Nguyen Nam Son’s silk painting 'Thon Nu Bac Ky' (Peasants of Tonkin) sold for 205,000 euros (more than VND 5.7 billion VND) which far exceeded its expected price of 35,000-50,000 euros.

The auction, which was held by the Aguttes auction house, took place yesterday afternoon, featuring 73 paintings, 19 of which were from Vietnamese painters including Le Pho, Mai Trung Thu, and Vu Cao Dam. A majority of the paintings sold for more than their estimated values, including one by Le Pho that reached €300,000.

Nguyen Nam Son's 'Thon Nu Bac Ky' in full. Image via The Thao Van Hoa.

Nguyen Nam Son (1870 - 1937), whose real name is Nguyen Van Tho, is one of the most renowned and influential Vietnamese painters of the 21st century. During his nearly six-decade-long career, he painted more than 400 pieces and was a co-initiator of the Indochine Fine Arts College in Hanoi which trained some of the country’s most important artists including the other painters featured in this auction.

'Thon Nu Bac Ky' depicts three women working during banana harvest. Clad in traditional clothing, the women are surrounded by the lush, green and turquoise scenery typical of Northern forests. Their expressions exude both delicacy and determination.
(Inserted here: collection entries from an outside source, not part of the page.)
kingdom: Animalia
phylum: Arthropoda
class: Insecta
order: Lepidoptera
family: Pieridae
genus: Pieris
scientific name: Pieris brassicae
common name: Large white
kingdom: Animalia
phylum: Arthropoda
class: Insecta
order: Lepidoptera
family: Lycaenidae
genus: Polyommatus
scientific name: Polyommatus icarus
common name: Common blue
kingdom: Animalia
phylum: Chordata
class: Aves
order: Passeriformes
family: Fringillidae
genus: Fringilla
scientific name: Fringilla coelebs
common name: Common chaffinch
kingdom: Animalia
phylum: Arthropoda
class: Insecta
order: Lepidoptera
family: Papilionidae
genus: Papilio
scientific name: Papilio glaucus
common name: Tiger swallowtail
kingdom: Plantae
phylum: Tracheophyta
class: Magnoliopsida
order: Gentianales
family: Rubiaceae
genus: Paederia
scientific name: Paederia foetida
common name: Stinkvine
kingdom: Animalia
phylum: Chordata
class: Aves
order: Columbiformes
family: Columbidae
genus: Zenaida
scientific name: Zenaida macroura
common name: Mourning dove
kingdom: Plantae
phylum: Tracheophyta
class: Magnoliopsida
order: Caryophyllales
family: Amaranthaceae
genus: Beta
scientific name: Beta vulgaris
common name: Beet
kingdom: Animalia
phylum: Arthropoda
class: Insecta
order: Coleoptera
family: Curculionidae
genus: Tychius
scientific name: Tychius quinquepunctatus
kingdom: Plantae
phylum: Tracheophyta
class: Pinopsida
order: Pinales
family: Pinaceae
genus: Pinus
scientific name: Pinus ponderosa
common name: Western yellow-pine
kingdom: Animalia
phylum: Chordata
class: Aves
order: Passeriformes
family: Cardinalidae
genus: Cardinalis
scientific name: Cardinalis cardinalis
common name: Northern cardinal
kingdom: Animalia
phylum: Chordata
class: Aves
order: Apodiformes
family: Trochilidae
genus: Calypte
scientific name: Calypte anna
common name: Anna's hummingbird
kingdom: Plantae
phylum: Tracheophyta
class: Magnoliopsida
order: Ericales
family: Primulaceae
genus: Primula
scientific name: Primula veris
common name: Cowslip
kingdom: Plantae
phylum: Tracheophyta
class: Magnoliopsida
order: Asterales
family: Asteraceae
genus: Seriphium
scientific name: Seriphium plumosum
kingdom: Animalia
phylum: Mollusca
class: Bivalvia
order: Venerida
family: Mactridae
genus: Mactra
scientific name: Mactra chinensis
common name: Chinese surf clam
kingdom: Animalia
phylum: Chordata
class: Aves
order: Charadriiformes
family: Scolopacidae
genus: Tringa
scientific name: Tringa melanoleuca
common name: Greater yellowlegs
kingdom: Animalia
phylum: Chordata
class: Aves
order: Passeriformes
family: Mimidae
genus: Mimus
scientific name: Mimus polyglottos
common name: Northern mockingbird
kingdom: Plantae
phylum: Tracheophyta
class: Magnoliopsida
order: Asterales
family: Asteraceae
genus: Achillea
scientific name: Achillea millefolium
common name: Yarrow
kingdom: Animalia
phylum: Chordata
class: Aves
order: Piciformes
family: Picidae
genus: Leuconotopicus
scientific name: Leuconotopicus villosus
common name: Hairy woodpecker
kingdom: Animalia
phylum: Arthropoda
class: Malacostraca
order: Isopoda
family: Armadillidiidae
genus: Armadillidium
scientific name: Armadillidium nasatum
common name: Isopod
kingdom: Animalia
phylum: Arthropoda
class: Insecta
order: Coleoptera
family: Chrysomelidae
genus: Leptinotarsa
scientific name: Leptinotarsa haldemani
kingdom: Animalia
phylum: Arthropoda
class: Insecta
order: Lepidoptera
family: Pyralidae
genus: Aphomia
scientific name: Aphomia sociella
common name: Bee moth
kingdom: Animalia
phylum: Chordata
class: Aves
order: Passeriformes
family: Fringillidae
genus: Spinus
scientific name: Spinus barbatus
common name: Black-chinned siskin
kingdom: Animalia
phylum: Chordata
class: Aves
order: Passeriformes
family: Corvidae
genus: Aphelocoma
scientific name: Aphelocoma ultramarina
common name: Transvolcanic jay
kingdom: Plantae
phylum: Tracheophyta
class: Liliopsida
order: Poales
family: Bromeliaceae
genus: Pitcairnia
The 65cm x 52.5cm ink on silk painting combines common “Asian heritage” with “Western teachings,” according to the auction’s official guide.

This work, completed at the end of the painter's life in 1935, is important in part because of its medium. Nguyen is considered the forefather of silk painting in Vietnam, even though he did not learn the technique until 1928 while studying in China. Researcher Ngo Kim Khoi notes “though he did not specialise in silk painting, the audience can see delicate lines on the painting. The colours seem to go through the texture of the silk background.”

The painting had been held in a private Hanoi collection for the past 50 years. The identity of its new owner has not been revealed, but it is unlikely it was sold to a Vietnamese museum or will be available for public viewing by Vietnamese audiences anytime soon.